Pare che propendiamo per la prima risposta: un bel racconto. Infatti, siamo partiti dal presepio: il bambino va messo solo nella notte del 25 dicembre. E po? Proprio come nella vita, ove più ti attacchi alle cose, più ti allontani dalle persone… Anche da te stesso.

L’albero finisce per essere puerile? Non siamo più basmbini? Però le luminarie nelle strade, i negozi ricolmi di prodotti, i consulti famigliari per sapere cosa acquistare per fare i regali, quei terribili regali che dicono tutto meno che l’amore. L’orgoglio del regalo esclusivo, il ricco dono per sciorinare il proprio stato sociale, la finta amicizia, il desiderio di colmare le dimenticanze verso chi è stato emarginato dalle proprie attenzioni (anziani, soli, ammalati), come il “regalo – risarcimento”, lo sdebitarsi dei favori ricevuti e via dicendo.

Il Natale non può e non deve essere un racconto sempre più dissacrante. E quale alternativa c’è? Qual’è la sorpresa? Occorre ripartire dall’annuncio che fa vero il Natale: ”Vi porto una bella notizia che procurerà una grande gioia a tutto il popolo: oggi nella città di Davide è nato il vostro Salvatore, il Cristo, il Signore. Lo riconoscete così: troverete un bambino avvolto in fasce.” (Lc 2, 10-12)
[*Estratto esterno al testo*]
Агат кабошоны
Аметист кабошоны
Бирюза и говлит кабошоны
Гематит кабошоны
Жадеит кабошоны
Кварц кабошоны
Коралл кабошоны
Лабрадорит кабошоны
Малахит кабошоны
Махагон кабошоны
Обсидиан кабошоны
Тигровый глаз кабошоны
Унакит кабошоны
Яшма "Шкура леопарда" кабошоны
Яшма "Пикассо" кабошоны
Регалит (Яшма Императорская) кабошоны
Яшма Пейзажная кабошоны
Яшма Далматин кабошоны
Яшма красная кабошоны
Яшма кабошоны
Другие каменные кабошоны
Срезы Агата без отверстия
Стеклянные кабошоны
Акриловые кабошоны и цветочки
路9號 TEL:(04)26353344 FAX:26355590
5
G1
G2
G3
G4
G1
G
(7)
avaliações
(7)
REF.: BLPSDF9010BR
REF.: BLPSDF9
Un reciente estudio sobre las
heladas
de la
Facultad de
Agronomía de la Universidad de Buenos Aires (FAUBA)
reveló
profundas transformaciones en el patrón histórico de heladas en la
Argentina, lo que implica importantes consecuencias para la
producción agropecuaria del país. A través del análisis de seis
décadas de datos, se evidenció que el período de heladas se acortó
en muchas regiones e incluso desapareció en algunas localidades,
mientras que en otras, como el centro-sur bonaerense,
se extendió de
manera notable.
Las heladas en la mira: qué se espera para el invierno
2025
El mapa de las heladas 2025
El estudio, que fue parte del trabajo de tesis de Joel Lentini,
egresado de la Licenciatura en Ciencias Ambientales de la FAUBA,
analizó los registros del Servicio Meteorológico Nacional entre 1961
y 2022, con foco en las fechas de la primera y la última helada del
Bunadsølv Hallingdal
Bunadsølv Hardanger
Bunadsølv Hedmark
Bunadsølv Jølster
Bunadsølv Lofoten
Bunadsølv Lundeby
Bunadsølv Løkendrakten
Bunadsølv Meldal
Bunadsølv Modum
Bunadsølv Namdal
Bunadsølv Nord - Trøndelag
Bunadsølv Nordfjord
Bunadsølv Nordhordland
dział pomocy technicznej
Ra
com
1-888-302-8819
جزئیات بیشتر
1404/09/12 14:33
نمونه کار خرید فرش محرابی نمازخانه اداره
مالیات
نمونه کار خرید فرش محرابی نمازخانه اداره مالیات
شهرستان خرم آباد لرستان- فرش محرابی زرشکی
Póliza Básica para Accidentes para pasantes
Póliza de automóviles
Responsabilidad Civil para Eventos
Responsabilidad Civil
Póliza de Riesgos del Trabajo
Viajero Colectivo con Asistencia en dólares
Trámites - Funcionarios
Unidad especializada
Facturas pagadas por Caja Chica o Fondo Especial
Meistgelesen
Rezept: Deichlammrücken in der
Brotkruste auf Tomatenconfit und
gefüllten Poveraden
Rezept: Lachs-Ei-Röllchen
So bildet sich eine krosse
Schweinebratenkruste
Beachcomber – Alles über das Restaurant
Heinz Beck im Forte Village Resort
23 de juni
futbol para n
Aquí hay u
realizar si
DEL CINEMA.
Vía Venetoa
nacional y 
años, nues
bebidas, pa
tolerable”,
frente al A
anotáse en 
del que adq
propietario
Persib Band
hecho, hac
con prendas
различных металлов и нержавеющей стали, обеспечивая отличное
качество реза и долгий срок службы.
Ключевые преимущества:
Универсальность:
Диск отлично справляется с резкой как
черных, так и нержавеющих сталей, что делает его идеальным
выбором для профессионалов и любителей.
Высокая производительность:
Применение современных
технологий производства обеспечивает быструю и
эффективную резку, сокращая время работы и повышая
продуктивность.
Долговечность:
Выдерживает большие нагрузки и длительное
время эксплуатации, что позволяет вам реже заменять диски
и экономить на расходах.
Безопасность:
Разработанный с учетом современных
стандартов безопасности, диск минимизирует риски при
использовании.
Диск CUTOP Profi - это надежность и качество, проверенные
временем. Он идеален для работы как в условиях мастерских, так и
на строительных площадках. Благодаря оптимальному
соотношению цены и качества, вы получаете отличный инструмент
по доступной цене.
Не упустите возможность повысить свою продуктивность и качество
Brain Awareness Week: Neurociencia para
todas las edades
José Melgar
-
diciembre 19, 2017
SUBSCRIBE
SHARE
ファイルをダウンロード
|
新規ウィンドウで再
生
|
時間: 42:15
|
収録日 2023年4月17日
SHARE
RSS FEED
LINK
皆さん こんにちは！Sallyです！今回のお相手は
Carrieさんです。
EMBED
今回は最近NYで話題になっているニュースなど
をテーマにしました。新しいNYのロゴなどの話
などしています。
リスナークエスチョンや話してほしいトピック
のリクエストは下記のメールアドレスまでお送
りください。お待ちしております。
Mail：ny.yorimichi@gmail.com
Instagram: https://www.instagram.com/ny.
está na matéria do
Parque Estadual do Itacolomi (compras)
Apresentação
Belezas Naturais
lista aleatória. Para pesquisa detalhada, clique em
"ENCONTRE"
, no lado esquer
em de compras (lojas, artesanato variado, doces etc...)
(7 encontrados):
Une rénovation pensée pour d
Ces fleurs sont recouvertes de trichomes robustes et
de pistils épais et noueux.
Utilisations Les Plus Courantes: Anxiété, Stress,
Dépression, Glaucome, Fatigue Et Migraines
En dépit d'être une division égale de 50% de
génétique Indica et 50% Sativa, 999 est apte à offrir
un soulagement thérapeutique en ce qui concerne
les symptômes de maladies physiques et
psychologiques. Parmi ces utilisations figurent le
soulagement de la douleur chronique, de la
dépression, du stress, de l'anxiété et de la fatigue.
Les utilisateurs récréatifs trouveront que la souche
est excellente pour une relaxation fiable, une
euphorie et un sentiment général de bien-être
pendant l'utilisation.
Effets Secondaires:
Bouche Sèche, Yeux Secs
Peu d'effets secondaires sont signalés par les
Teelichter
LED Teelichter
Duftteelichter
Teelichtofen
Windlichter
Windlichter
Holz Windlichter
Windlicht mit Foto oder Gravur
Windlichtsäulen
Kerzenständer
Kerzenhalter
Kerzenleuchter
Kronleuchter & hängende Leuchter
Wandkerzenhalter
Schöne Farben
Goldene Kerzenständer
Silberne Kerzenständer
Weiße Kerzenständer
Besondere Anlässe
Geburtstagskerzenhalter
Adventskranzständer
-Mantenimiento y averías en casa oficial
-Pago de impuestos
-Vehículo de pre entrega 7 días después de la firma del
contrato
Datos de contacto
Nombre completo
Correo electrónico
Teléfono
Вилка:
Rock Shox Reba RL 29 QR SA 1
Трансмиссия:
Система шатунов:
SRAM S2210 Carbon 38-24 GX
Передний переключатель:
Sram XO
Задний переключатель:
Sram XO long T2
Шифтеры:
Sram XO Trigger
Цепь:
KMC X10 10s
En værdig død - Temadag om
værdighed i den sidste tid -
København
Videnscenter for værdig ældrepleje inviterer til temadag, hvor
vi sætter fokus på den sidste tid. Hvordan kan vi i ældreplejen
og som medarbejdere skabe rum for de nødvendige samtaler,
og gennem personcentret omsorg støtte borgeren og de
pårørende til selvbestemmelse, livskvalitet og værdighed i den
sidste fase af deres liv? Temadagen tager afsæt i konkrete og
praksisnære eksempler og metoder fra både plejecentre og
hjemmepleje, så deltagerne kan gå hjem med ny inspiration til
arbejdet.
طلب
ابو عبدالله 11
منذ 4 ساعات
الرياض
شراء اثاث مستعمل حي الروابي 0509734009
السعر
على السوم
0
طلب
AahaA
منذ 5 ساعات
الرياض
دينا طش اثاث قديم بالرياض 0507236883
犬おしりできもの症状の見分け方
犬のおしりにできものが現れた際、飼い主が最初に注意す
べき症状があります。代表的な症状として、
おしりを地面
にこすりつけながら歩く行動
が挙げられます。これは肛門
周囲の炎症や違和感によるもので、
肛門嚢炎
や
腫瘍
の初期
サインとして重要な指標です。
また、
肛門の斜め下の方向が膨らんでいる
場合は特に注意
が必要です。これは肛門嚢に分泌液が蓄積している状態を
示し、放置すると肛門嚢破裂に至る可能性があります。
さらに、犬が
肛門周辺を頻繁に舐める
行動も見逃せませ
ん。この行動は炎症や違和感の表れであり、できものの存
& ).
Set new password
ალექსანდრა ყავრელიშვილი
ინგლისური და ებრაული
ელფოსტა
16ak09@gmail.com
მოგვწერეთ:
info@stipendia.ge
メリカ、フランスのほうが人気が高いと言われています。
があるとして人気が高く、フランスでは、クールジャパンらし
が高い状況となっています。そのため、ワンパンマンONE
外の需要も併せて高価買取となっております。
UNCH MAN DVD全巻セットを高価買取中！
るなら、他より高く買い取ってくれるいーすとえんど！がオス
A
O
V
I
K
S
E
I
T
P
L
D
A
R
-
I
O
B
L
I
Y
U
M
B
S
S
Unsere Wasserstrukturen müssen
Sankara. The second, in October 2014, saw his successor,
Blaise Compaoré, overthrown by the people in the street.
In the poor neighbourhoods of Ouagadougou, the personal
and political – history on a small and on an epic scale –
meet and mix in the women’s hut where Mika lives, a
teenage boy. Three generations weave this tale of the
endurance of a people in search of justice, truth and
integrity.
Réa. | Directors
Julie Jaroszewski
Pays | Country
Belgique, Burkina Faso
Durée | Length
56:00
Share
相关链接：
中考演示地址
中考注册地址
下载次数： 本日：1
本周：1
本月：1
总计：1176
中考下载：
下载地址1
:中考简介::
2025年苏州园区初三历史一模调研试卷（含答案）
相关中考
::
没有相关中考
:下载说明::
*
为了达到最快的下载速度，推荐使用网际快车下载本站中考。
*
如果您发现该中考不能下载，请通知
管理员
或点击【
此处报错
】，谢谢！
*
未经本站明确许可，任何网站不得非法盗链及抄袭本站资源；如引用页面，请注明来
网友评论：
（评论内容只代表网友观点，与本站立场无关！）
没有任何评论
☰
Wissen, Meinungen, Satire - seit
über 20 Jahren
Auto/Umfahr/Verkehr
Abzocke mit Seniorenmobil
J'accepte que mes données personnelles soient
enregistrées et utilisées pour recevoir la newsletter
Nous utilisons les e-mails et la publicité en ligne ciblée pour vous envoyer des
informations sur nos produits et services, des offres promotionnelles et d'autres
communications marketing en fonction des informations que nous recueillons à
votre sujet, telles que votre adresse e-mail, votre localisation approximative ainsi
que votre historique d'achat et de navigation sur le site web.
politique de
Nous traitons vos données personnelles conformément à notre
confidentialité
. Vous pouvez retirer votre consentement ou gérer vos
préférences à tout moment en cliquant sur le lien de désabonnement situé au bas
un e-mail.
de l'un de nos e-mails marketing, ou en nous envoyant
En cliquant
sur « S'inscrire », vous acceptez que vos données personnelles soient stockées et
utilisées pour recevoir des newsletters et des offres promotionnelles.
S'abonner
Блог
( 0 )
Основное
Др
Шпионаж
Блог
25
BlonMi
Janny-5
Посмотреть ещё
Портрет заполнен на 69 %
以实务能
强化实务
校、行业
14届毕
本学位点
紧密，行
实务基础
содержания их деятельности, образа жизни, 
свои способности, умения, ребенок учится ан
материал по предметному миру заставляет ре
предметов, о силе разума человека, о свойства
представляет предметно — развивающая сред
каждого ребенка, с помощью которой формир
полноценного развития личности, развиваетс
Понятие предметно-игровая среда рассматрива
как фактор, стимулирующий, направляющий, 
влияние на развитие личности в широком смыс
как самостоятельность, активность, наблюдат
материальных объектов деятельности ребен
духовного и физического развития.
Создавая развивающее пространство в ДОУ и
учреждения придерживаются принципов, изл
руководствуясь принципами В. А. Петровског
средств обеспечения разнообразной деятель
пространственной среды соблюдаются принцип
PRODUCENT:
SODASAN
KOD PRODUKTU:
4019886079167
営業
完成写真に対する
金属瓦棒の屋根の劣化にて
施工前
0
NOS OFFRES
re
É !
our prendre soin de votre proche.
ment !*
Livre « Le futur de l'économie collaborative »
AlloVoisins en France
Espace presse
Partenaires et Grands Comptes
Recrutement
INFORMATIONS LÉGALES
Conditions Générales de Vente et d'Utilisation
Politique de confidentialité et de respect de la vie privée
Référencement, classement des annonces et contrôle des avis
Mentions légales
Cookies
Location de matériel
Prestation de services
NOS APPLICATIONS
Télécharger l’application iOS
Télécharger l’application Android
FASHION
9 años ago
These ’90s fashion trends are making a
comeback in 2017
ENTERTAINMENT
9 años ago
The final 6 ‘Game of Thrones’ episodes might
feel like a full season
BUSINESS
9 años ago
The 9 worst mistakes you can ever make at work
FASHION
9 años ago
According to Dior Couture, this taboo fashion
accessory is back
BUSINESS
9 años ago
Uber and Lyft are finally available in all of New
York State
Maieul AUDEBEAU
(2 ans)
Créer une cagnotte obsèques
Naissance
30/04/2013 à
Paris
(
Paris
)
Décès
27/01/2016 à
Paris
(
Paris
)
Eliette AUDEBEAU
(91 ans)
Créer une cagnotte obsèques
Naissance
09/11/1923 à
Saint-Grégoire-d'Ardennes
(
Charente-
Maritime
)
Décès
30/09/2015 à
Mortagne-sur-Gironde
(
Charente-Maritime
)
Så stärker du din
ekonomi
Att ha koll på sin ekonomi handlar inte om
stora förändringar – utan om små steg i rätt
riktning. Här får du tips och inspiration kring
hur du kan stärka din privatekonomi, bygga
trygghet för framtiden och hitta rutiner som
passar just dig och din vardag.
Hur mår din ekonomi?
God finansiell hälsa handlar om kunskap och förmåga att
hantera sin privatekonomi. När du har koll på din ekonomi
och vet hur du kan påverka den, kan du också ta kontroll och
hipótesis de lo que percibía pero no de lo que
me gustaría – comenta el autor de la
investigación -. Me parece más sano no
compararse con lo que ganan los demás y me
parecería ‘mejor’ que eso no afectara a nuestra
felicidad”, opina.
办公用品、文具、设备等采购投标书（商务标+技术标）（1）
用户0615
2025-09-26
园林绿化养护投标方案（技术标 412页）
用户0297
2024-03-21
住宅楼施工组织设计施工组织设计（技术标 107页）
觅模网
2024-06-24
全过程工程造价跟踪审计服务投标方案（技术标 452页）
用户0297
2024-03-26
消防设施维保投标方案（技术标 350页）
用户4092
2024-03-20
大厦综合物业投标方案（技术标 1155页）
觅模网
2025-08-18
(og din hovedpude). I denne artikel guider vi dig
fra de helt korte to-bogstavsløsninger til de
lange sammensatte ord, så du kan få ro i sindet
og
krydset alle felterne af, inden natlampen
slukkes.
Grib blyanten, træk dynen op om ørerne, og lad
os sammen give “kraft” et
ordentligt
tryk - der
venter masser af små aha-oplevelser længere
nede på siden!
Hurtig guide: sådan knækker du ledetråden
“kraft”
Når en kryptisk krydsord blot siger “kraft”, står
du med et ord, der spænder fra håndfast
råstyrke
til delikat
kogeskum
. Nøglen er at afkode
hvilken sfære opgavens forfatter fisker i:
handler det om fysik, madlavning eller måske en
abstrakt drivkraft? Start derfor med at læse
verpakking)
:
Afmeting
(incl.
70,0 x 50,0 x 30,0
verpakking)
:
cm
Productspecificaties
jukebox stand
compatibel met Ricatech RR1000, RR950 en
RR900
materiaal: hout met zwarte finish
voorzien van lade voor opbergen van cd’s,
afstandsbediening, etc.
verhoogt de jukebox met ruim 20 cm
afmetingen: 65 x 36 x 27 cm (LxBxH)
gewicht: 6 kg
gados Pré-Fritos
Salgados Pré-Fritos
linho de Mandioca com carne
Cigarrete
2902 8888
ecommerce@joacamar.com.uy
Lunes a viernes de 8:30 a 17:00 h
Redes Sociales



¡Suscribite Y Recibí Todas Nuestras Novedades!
Questa è la sorpresa: quel bambino, la sua vita. Quello che ti sembra ovvio (quanti bambini nascono!) è la grandezza del Natale. Il poeta Tagore diceva: “Ogni volta che nasce un bimbo, ci viene rivelato che Dio non si è ancora stancato dell’uomo.” Ma qui c’è qualcosa di più: Dio stesso si è fatto così in Gesù. Molto dipiù di una compagnia. In questa vita che è la mia, la tua, quella di ciascun uomo, c’è presente anche Lui a dirci: “Quello che hai nelle mani, la tua vita, è il dono più grande che puoi avere. Innamoratene!”

Natale è per te. Oserei dire: sei tu, se ritrovi la tua grandezza di uomo, se entri in relazione con te stesso, se scopri il mistero che porti dentro.

Ecco la sorpresa del Natale: la grandezza dell’uomo. La tua grandezza. Perciò il Natale è percorrere la distanza che hai dentro, per renderti conto di chi sei, di che cosa vali. Si, perchè il Natale è “relazione”, l’andare verso l’amore di Dio, perché noi tutti siamo “relazione” con gli altri.

Celebrare il Natale è vivere, è esaltare questa relazione, cioè valorizzare il tuo incontro con gli altri. Il Natale è tutto meno che fuga dalla vita, dagli altri, da se stessi, dalle situazioni. Quel “bambino in fasce “è veramente un grande segno!”